Kortdurende huishoudelijke zorg ook naar Wmo

02-05-2006

Ook de kortdurende huishoudelijke verzorging gaat naar de Wet maatschappelijke ondersteuning (Wmo). Dat blijkt uit de antwoorden van VWS op de eerste vragenronde van de Eerste Kamer betreffende de Wmo. Eerder leek VWS van plan deze kortdurende huishoudelijke zorg onder te brengen in de Zorgverzekeringswet.

Antwoorden van VWS

Uit het antwoord van VWS blijkt verder dat VWS niet tegemoet komt aan de wens van de Eerste Kamer om de Raad van State nader advies te vragen. Ook vindt de staatssecretaris een nieuwe memorie van toelichting overbodig. De Eerste Kamer had om beide gevraagd vanwege de vele wijzigingen die de Tweede Kamer in het oorspronkelijke wetsvoorstel heeft aangebracht.

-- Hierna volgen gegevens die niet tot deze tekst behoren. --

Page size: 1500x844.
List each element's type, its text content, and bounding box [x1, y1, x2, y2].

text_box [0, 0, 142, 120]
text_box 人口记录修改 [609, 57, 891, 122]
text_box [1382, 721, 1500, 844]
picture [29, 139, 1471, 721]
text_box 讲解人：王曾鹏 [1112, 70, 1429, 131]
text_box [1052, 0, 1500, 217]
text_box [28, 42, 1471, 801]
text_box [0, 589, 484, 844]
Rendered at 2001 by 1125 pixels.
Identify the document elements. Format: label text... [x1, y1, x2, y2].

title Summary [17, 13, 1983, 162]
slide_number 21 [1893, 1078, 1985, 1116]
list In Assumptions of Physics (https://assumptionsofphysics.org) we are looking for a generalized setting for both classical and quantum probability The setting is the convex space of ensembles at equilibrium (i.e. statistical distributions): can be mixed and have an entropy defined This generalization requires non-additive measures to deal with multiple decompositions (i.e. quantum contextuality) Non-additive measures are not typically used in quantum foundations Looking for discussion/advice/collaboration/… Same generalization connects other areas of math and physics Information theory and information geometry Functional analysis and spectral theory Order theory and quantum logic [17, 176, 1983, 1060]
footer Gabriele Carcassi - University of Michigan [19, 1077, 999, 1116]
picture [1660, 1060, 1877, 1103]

Uit de antwoorden blijkt ook het volgende:

PGB

De gemeenten hebben een plicht tot het verstrekken van een Persoonsgebonden Budget (PGB) voor individuele voorzieningen. Een PGB hoeft echter niet te worden aangeboden als hiertegen 'overwegende bezwaren' bestaan, aldus de staatssecretaris. Als de financiering van collectieve voorzieningen (bijvoorbeeld vervoer) in gevaar komt als gevolg van de PGB-verplichting van gemeenten, dan kan dit beschouwd worden als een overwegend bezwaar.

ICF-classificatie

Toepassing van de ICF-classificatie (begrippenkader om de toegang tot voorzieningen te uniformeren) is niet verplicht, aldus de staatssecretaris. Gemeenten worden wel geadviseerd hiervan gebruik te maken.

CIZ in het lokale loket

De Tweede Kamer heeft een motie aangenomen waarin gesteld wordt dat het CIZ in het loket moet participeren. Hiermee wilde de Kamer afstemming tussen de Wmo-indicatie en de AWBZ-indicatie bewerkstelligen. De staatssecretaris interpreteert deze motie minder strikt. De staatssecretaris stelt dat het CIZ gevraagd is samen te werken in het lokale loket, indien de gemeenten dat wensen.

Aanbesteden

De staatssecretaris stelt dat gemeenten aanbestedingsplichtig zijn en voldoende ondersteund worden om de aanbestedingsprocedure op een zorgvuldige wijze uit te voeren per 1 januari 2007.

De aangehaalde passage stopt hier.